Exercise objective :: Copy every entry exactly as it stands, though any image it holds should stay out of the copy.

Available data ::
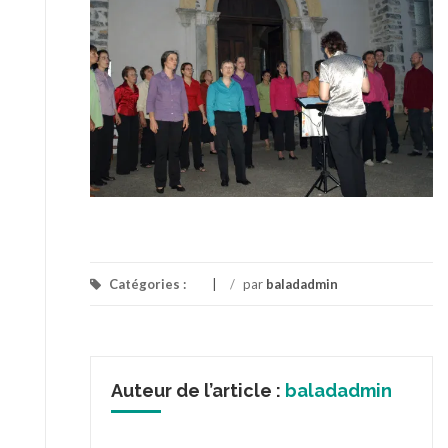
Catégories :
/
par
baladadmin
Auteur de l’article :
baladadmin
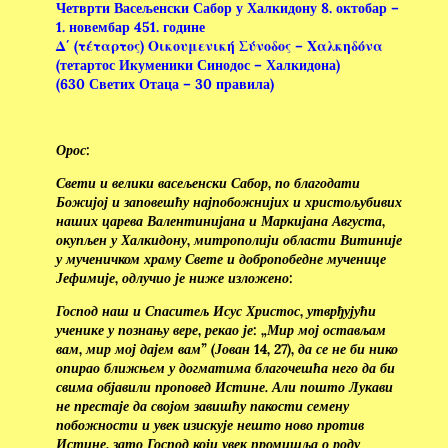
Четврти Васељенски Сабор у Халкидону 8. октобар –
1. новембар 451. године
Δ΄ (τέταρτος) Οικουμενική Σύνοδος – Χαλκηδόνα
(тетартос Икуменики Синодос – Халкидона)
(630 Светих Отаца – 30 правила)
Орос:
Свети и велики васељенски Сабор, по благодати
Божијој и заповешћу најпобожнијих и христољубивих
наших царева Валентинијана и Маркијана Августа,
окупљен у Халкидону, митрополији области Витиније
у мученичком храму Свете и добропобедне мученице
Јефимије, одлучио је ниже изложено:
Господ наш и Спаситељ Исус Христос, утврђујући
ученике у познању вере, рекао је: „Мир мој остављам
вам, мир мој дајем вам” (Јован 14, 27), да се не би нико
опирао ближњем у догматима благочешћа него да би
свима објавили проповед Истине. Али пошто Лукави
не престаје да својом завишћу пакости семену
побожности и увек изискује нешто ново против
Истине, зато Господ који увек промишља о роду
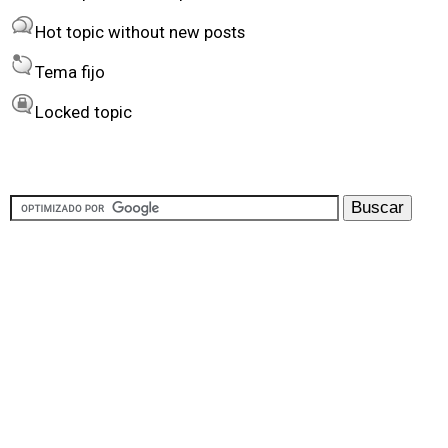
b
Hot topic without new posts
y
Tema fijo
Locked topic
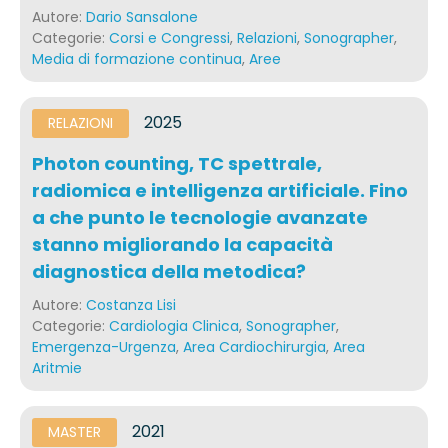
Autore:
Dario Sansalone
Categorie:
Corsi e Congressi
,
Relazioni
,
Sonographer
,
Media di formazione continua
,
Aree
2025
RELAZIONI
Photon counting, TC spettrale,
radiomica e intelligenza artificiale. Fino
a che punto le tecnologie avanzate
stanno migliorando la capacità
diagnostica della metodica?
Autore:
Costanza Lisi
Categorie:
Cardiologia Clinica
,
Sonographer
,
Emergenza-Urgenza
,
Area Cardiochirurgia
,
Area
Aritmie
2021
MASTER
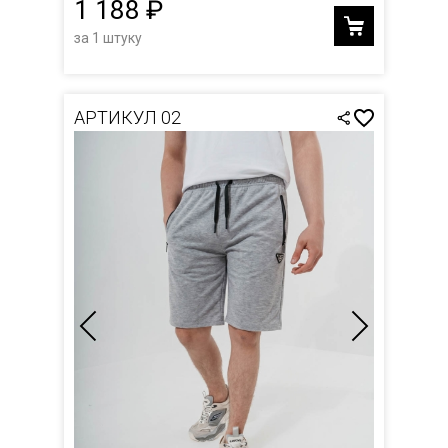
1 188 ₽
за 1 штуку
АРТИКУЛ 02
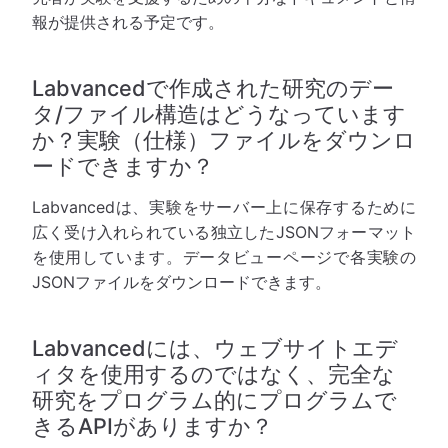
報が提供される予定です。
Labvancedで作成された研究のデー
タ/ファイル構造はどうなっています
か？実験（仕様）ファイルをダウンロ
ードできますか？
Labvancedは、実験をサーバー上に保存するために
広く受け入れられている独立したJSONフォーマット
を使用しています。データビューページで各実験の
JSONファイルをダウンロードできます。
Labvancedには、ウェブサイトエデ
ィタを使用するのではなく、完全な
研究をプログラム的にプログラムで
きるAPIがありますか？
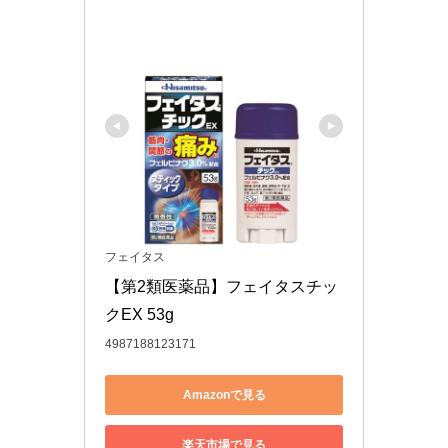
フェイタス
【第2類医薬品】フェイタスチッ
クEX 53g
4987188123171
Amazonで見る
楽天市場で見る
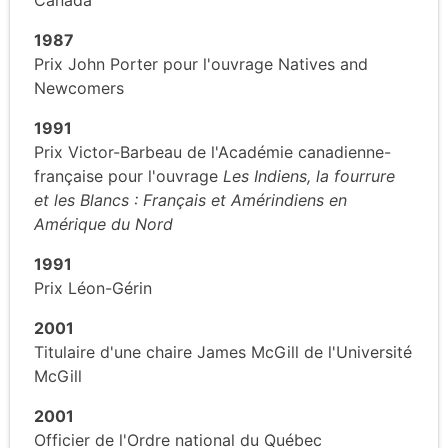
1987
Prix John Porter pour l'ouvrage Natives and
Newcomers
1991
Prix Victor-Barbeau de l'Académie canadienne-
française pour l'ouvrage
Les Indiens, la fourrure
et les Blancs : Français et Amérindiens en
Amérique du Nord
1991
Prix Léon-Gérin
2001
Titulaire d'une chaire James McGill de l'Université
McGill
2001
Officier de l'Ordre national du Québec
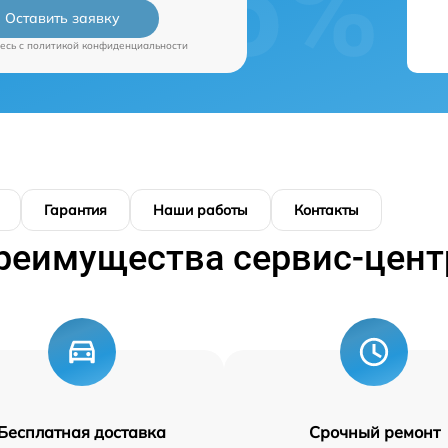
Оставить заявку
есь c
политикой конфиденциальности
Гарантия
Наши работы
Контакты
реимущества сервис-цент
Бесплатная доставка
Срочный ремонт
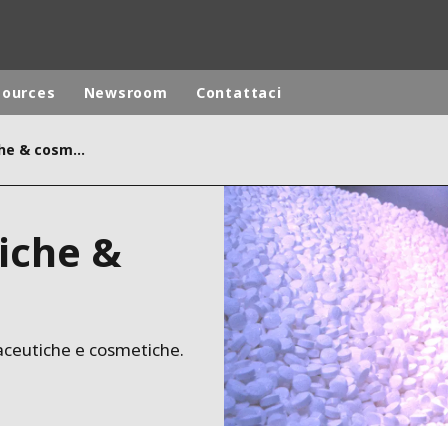
sources
Newsroom
Contattaci
Industrie farmaceutiche & cosmetiche
ites
Specialty Brands
ANOXKALDNES
iche &
AQUAFLOW
BIOTHANE
ELGA
EVALED
aceutiche e cosmetiche.
ND
ENTROPÎE
HPD
HYDROTECH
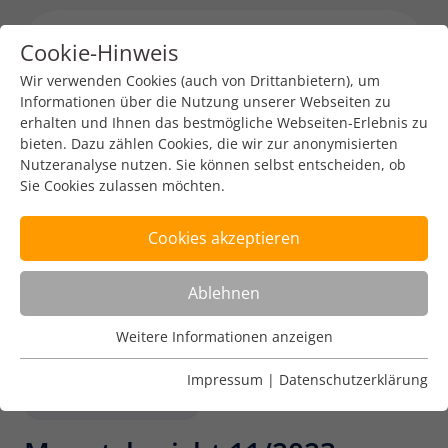
Cookie-Hinweis
Menu toggl
Wir verwenden Cookies (auch von Drittanbietern), um
Informationen über die Nutzung unserer Webseiten zu
erhalten und Ihnen das bestmögliche Webseiten-Erlebnis zu
bieten. Dazu zählen Cookies, die wir zur anonymisierten
Nutzeranalyse nutzen. Sie können selbst entscheiden, ob
Sie Cookies zulassen möchten.
Cookies akzeptieren
Ablehnen
Weitere Informationen anzeigen
Nutzungsanalyse
Cookies zur Nutzungsanalyse ermöglichen es uns zu
Impressum
|
Datenschutzerklärung
analysieren, wie unsere Webseiten genutzt werden.
Internet Governance
Name
Weitere Informationen anzeigen
_pk_ref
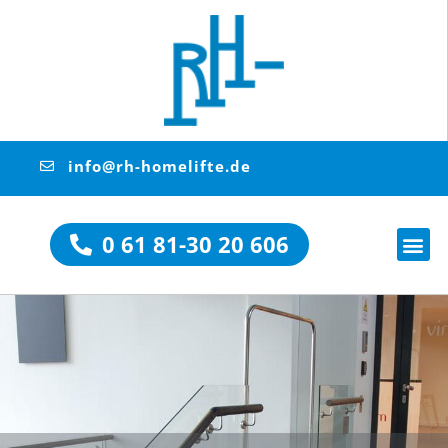
info@rh-homelifte.de
0 61 81-30 20 606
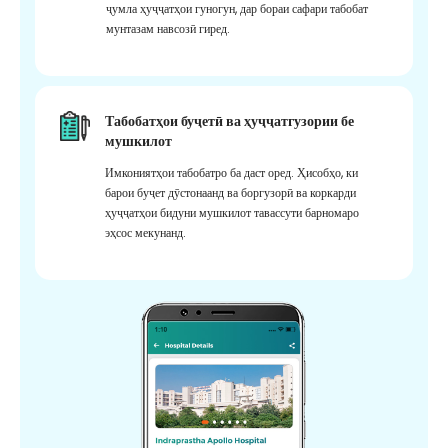
ҷумла ҳуҷҷатҳои гуногун, дар бораи сафари табобат
мунтазам навсозӣ гиред.
Табобатҳои буҷетӣ ва ҳуҷҷатгузории бе
мушкилот
Имкониятҳои табобатро ба даст оред. Ҳисобҳо, ки
барои буҷет дӯстонаанд ва боргузорӣ ва коркарди
ҳуҷҷатҳои бидуни мушкилот тавассути барномаро
эҳсос мекунанд.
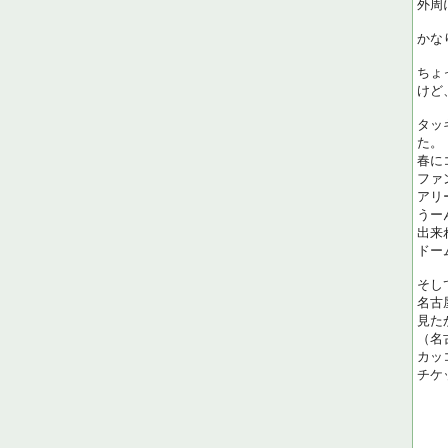
外周
かな
ちょ
けど
タッ
た。
春に
ファ
アリ
うー
出来
ドー
そし
名古
見た
（名
カッ
チケ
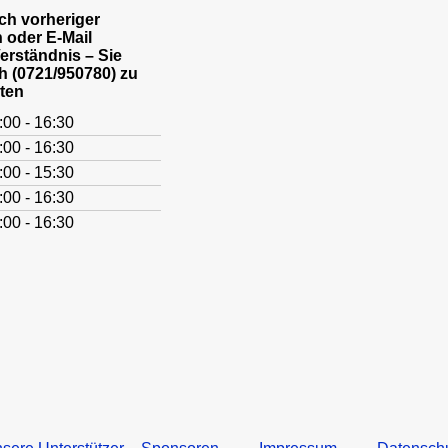
h vorheriger
 oder E-Mail
Verständnis – Sie
h (0721/950780) zu
ten
:00 - 16:30
:00 - 16:30
:00 - 15:30
:00 - 16:30
:00 - 16:30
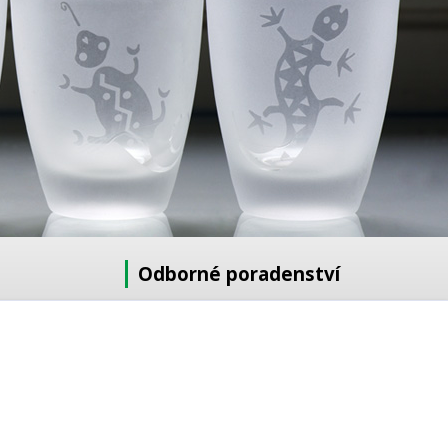
Odborné poradenství
Potřebujete poradit s výběrem?
Neváhejte se zeptat:
+420 728 772 566
8 -16 h
info@reklamnipiskovani.cz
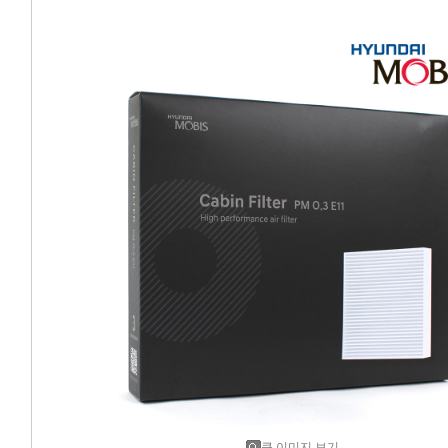
에어컨필터[모비스]
에어컨필터[ACDELCO]
에어컨필터[GM쉐보레]
에어컨필터[쌍용]
에어컨필터[유성]
에어컨필터[헤파필터]
에어컨필터[한온/한라]
에어컨필터[SKY]
에어컨필터[카비스]
큰 이미지 보기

Problem solution ::
Catégories :
/
par
baladadmin
Auteur de l’article :
baladadmin
Четврти Васељенски Сабор у Халкидону 8. октобар –
1. новембар 451. године
Δ΄ (τέταρτος) Οικουμενική Σύνοδος – Χαλκηδόνα
(тетартос Икуменики Синодос – Халкидона)
(630 Светих Отаца – 30 правила)
Орос:
Свети и велики васељенски Сабор, по благодати
Божијој и заповешћу најпобожнијих и христољубивих
наших царева Валентинијана и Маркијана Августа,
окупљен у Халкидону, митрополији области Витиније
у мученичком храму Свете и добропобедне мученице
Јефимије, одлучио је ниже изложено:
Господ наш и Спаситељ Исус Христос, утврђујући
ученике у познању вере, рекао је: „Мир мој остављам
вам, мир мој дајем вам” (Јован 14, 27), да се не би нико
опирао ближњем у догматима благочешћа него да би
свима објавили проповед Истине. Али пошто Лукави
не престаје да својом завишћу пакости семену
побожности и увек изискује нешто ново против
Истине, зато Господ који увек промишља о роду
b
Hot topic without new posts
y
Tema fijo
Locked topic
Autore:
Dario Sansalone
Categorie:
Corsi e Congressi
,
Relazioni
,
Sonographer
,
Media di formazione continua
,
Aree
2025
RELAZIONI
Photon counting, TC spettrale,
radiomica e intelligenza artificiale. Fino
a che punto le tecnologie avanzate
stanno migliorando la capacità
diagnostica della metodica?
Autore:
Costanza Lisi
Categorie:
Cardiologia Clinica
,
Sonographer
,
Emergenza-Urgenza
,
Area Cardiochirurgia
,
Area
Aritmie
2021
MASTER
1 188 ₽
за 1 штуку
АРТИКУЛ 02
報が提供される予定です。
Labvancedで作成された研究のデー
タ/ファイル構造はどうなっています
か？実験（仕様）ファイルをダウンロ
ードできますか？
Labvancedは、実験をサーバー上に保存するために
広く受け入れられている独立したJSONフォーマット
を使用しています。データビューページで各実験の
JSONファイルをダウンロードできます。
Labvancedには、ウェブサイトエデ
ィタを使用するのではなく、完全な
研究をプログラム的にプログラムで
きるAPIがありますか？
フェイタス
【第2類医薬品】フェイタスチッ
クEX 53g
4987188123171
Amazonで見る
楽天市場で見る
1987
Prix John Porter pour l'ouvrage Natives and
Newcomers
1991
Prix Victor-Barbeau de l'Académie canadienne-
française pour l'ouvrage
Les Indiens, la fourrure
et les Blancs : Français et Amérindiens en
Amérique du Nord
1991
Prix Léon-Gérin
2001
Titulaire d'une chaire James McGill de l'Université
McGill
2001
Officier de l'Ordre national du Québec
Оставить заявку
есь c
политикой конфиденциальности
Гарантия
Наши работы
Контакты
реимущества сервис-цент
Бесплатная доставка
Срочный ремонт
sources
Newsroom
Contattaci
Industrie farmaceutiche & cosmetiche
ites
Specialty Brands
ANOXKALDNES
iche &
AQUAFLOW
BIOTHANE
ELGA
EVALED
aceutiche e cosmetiche.
ND
ENTROPÎE
HPD
HYDROTECH
Cookie-Hinweis
Menu toggl
Wir verwenden Cookies (auch von Drittanbietern), um
Informationen über die Nutzung unserer Webseiten zu
erhalten und Ihnen das bestmögliche Webseiten-Erlebnis zu
bieten. Dazu zählen Cookies, die wir zur anonymisierten
Nutzeranalyse nutzen. Sie können selbst entscheiden, ob
Sie Cookies zulassen möchten.
Cookies akzeptieren
Ablehnen
Weitere Informationen anzeigen
Nutzungsanalyse
Cookies zur Nutzungsanalyse ermöglichen es uns zu
Impressum
|
Datenschutzerklärung
analysieren, wie unsere Webseiten genutzt werden.
Internet Governance
Name
Weitere Informationen anzeigen
_pk_ref
info@rh-homelifte.de
0 61 81-30 20 606
ҷумла ҳуҷҷатҳои гуногун, дар бораи сафари табобат
мунтазам навсозӣ гиред.
Табобатҳои буҷетӣ ва ҳуҷҷатгузории бе
мушкилот
Имкониятҳои табобатро ба даст оред. Ҳисобҳо, ки
барои буҷет дӯстонаанд ва боргузорӣ ва коркарди
ҳуҷҷатҳои бидуни мушкилот тавассути барномаро
эҳсос мекунанд.
外周
かな
ちょ
けど
タッ
た。
春に
ファ
アリ
うー
出来
ドー
そし
名古
見た
（名
カッ
チケ
h vorheriger
 oder E-Mail
Verständnis – Sie
h (0721/950780) zu
ten
:00 - 16:30
:00 - 16:30
:00 - 15:30
:00 - 16:30
:00 - 16:30
Odborné poradenství
Potřebujete poradit s výběrem?
Neváhejte se zeptat:
+420 728 772 566
8 -16 h
info@reklamnipiskovani.cz
에어컨필터[모비스]
에어컨필터[ACDELCO]
에어컨필터[GM쉐보레]
에어컨필터[쌍용]
에어컨필터[유성]
에어컨필터[헤파필터]
에어컨필터[한온/한라]
에어컨필터[SKY]
에어컨필터[카비스]
큰 이미지 보기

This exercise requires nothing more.